Problem description » A verbatim copy of the line containing "What do these do?" and all lines after it, up to and including the final line of the records, is the only acceptable output.

(Data records)
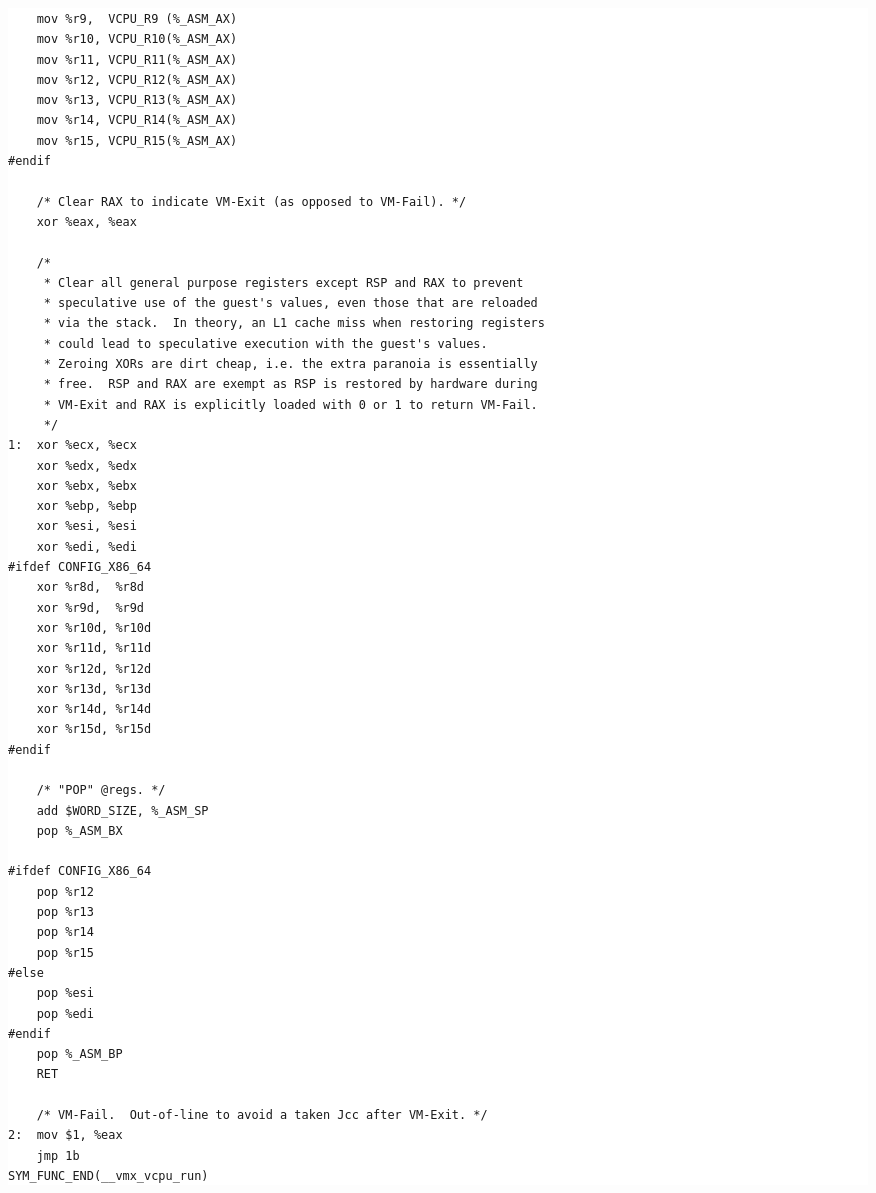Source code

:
 ```assembly
	mov %r9,  VCPU_R9 (%_ASM_AX)
	mov %r10, VCPU_R10(%_ASM_AX)
	mov %r11, VCPU_R11(%_ASM_AX)
	mov %r12, VCPU_R12(%_ASM_AX)
	mov %r13, VCPU_R13(%_ASM_AX)
	mov %r14, VCPU_R14(%_ASM_AX)
	mov %r15, VCPU_R15(%_ASM_AX)
#endif

	/* Clear RAX to indicate VM-Exit (as opposed to VM-Fail). */
	xor %eax, %eax

	/*
	 * Clear all general purpose registers except RSP and RAX to prevent
	 * speculative use of the guest's values, even those that are reloaded
	 * via the stack.  In theory, an L1 cache miss when restoring registers
	 * could lead to speculative execution with the guest's values.
	 * Zeroing XORs are dirt cheap, i.e. the extra paranoia is essentially
	 * free.  RSP and RAX are exempt as RSP is restored by hardware during
	 * VM-Exit and RAX is explicitly loaded with 0 or 1 to return VM-Fail.
	 */
1:	xor %ecx, %ecx
	xor %edx, %edx
	xor %ebx, %ebx
	xor %ebp, %ebp
	xor %esi, %esi
	xor %edi, %edi
#ifdef CONFIG_X86_64
	xor %r8d,  %r8d
	xor %r9d,  %r9d
	xor %r10d, %r10d
	xor %r11d, %r11d
	xor %r12d, %r12d
	xor %r13d, %r13d
	xor %r14d, %r14d
	xor %r15d, %r15d
#endif

	/* "POP" @regs. */
	add $WORD_SIZE, %_ASM_SP
	pop %_ASM_BX

#ifdef CONFIG_X86_64
	pop %r12
	pop %r13
	pop %r14
	pop %r15
#else
	pop %esi
	pop %edi
#endif
	pop %_ASM_BP
	RET

	/* VM-Fail.  Out-of-line to avoid a taken Jcc after VM-Exit. */
2:	mov $1, %eax
	jmp 1b
SYM_FUNC_END(__vmx_vcpu_run)
```
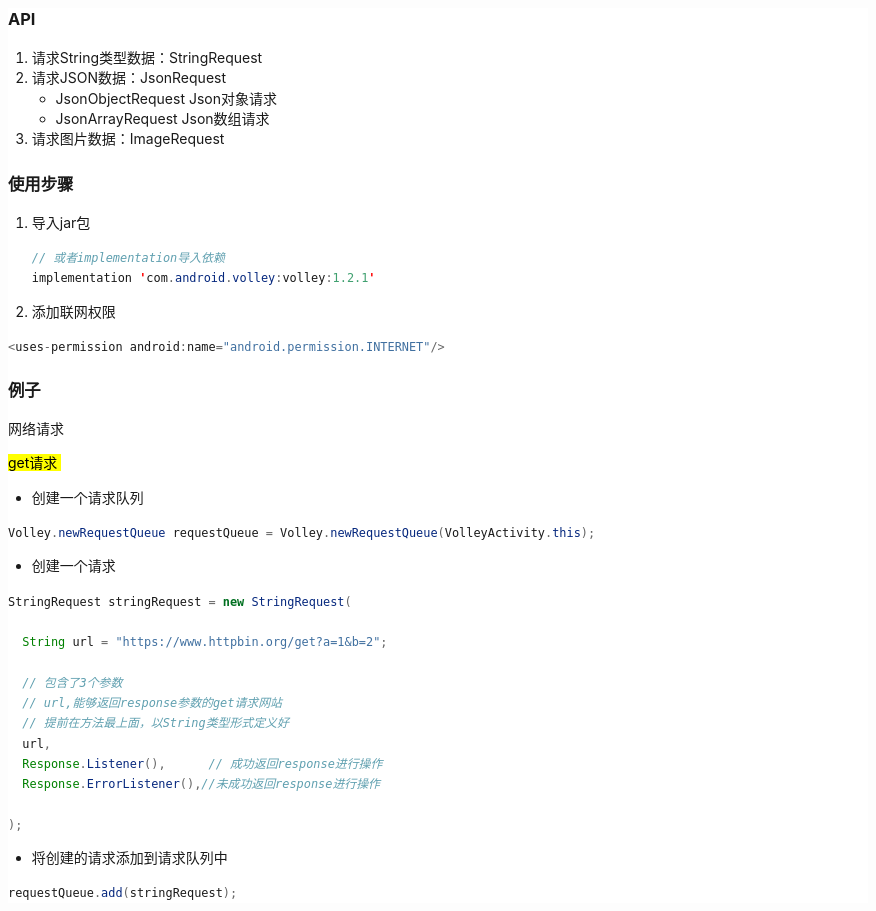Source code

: ### API

1. 请求String类型数据：StringRequest
2. 请求JSON数据：JsonRequest
   - JsonObjectRequest Json对象请求
   - JsonArrayRequest   Json数组请求
3. 请求图片数据：ImageRequest

### 使用步骤

1. 导入jar包

   ```java
   // 或者implementation导入依赖
   implementation 'com.android.volley:volley:1.2.1'
   ```

2. 添加联网权限

```java
<uses-permission android:name="android.permission.INTERNET"/>
```

### 例子

网络请求

<mark> get请求 </mark>

- 创建一个请求队列

```java
Volley.newRequestQueue requestQueue = Volley.newRequestQueue(VolleyActivity.this);
```

- 创建一个请求

```java
StringRequest stringRequest = new StringRequest(

  String url = "https://www.httpbin.org/get?a=1&b=2";
  
  // 包含了3个参数
  // url,能够返回response参数的get请求网站
  // 提前在方法最上面，以String类型形式定义好
  url,
  Response.Listener(),      // 成功返回response进行操作
  Response.ErrorListener(),//未成功返回response进行操作
  
);
```

- 将创建的请求添加到请求队列中

```java
requestQueue.add(stringRequest);
```

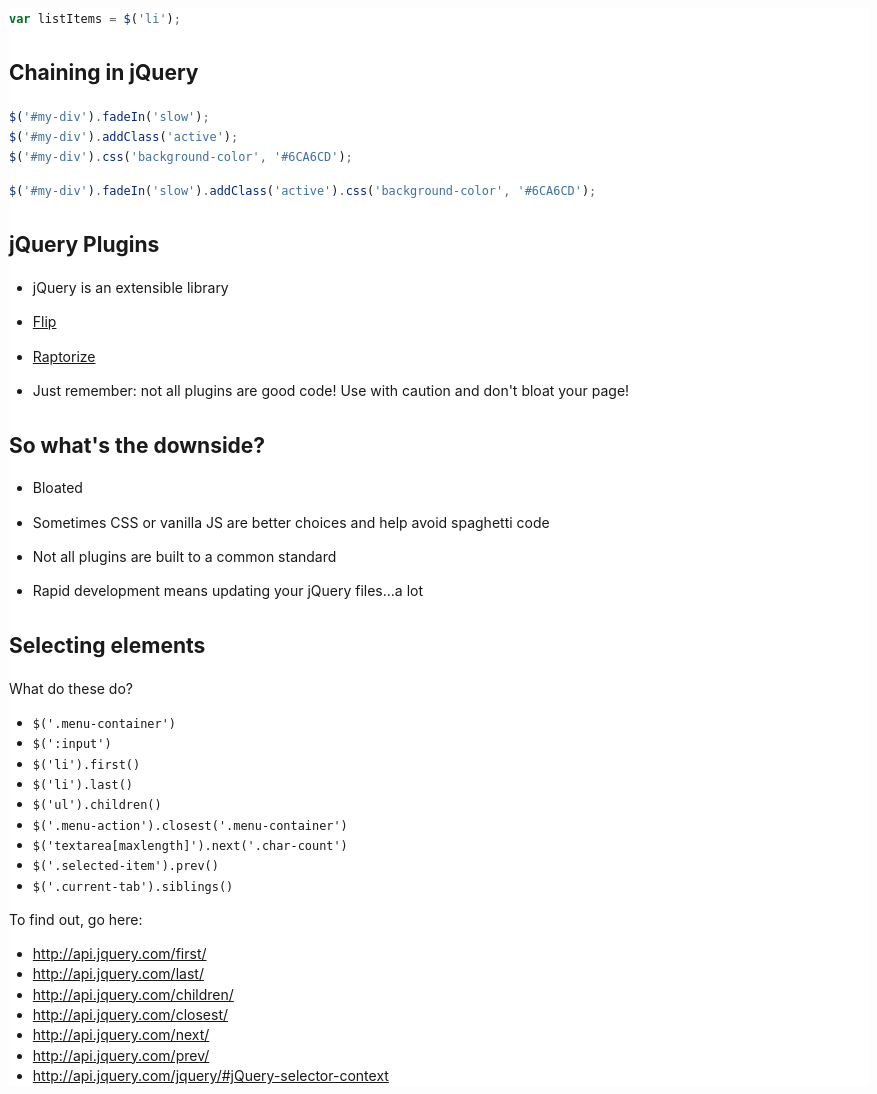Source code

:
 ```javascript
var listItems = $('li');

```

## Chaining in jQuery

```javascript
$('#my-div').fadeIn('slow');
$('#my-div').addClass('active');
$('#my-div').css('background-color', '#6CA6CD');
```

```javascript
$('#my-div').fadeIn('slow').addClass('active').css('background-color', '#6CA6CD');
```

## jQuery Plugins

* jQuery is an extensible library

* [Flip](http://nnattawat.github.io/flip/)

* [Raptorize](http://zurb.com/playground/jquery-raptorize?timed_launch=true)

* Just remember: not all plugins are good code! Use with caution and don't bloat your page!

## So what's the downside?

* Bloated

* Sometimes CSS or vanilla JS are better choices and help avoid spaghetti code

* Not all plugins are built to a common standard

* Rapid development means updating your jQuery files...a lot

## Selecting elements

What do these do?

- `$('.menu-container')`
- `$(':input')`
- `$('li').first()`
- `$('li').last()`
- `$('ul').children()`
- `$('.menu-action').closest('.menu-container')`
- `$('textarea[maxlength]').next('.char-count')`
- `$('.selected-item').prev()`
- `$('.current-tab').siblings()`

To find out, go here:

- http://api.jquery.com/first/
- http://api.jquery.com/last/
- http://api.jquery.com/children/
- http://api.jquery.com/closest/
- http://api.jquery.com/next/
- http://api.jquery.com/prev/
- http://api.jquery.com/jquery/#jQuery-selector-context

Response for this exercise »
What do these do?

- `$('.menu-container')`
- `$(':input')`
- `$('li').first()`
- `$('li').last()`
- `$('ul').children()`
- `$('.menu-action').closest('.menu-container')`
- `$('textarea[maxlength]').next('.char-count')`
- `$('.selected-item').prev()`
- `$('.current-tab').siblings()`

To find out, go here:

- http://api.jquery.com/first/
- http://api.jquery.com/last/
- http://api.jquery.com/children/
- http://api.jquery.com/closest/
- http://api.jquery.com/next/
- http://api.jquery.com/prev/
- http://api.jquery.com/jquery/#jQuery-selector-context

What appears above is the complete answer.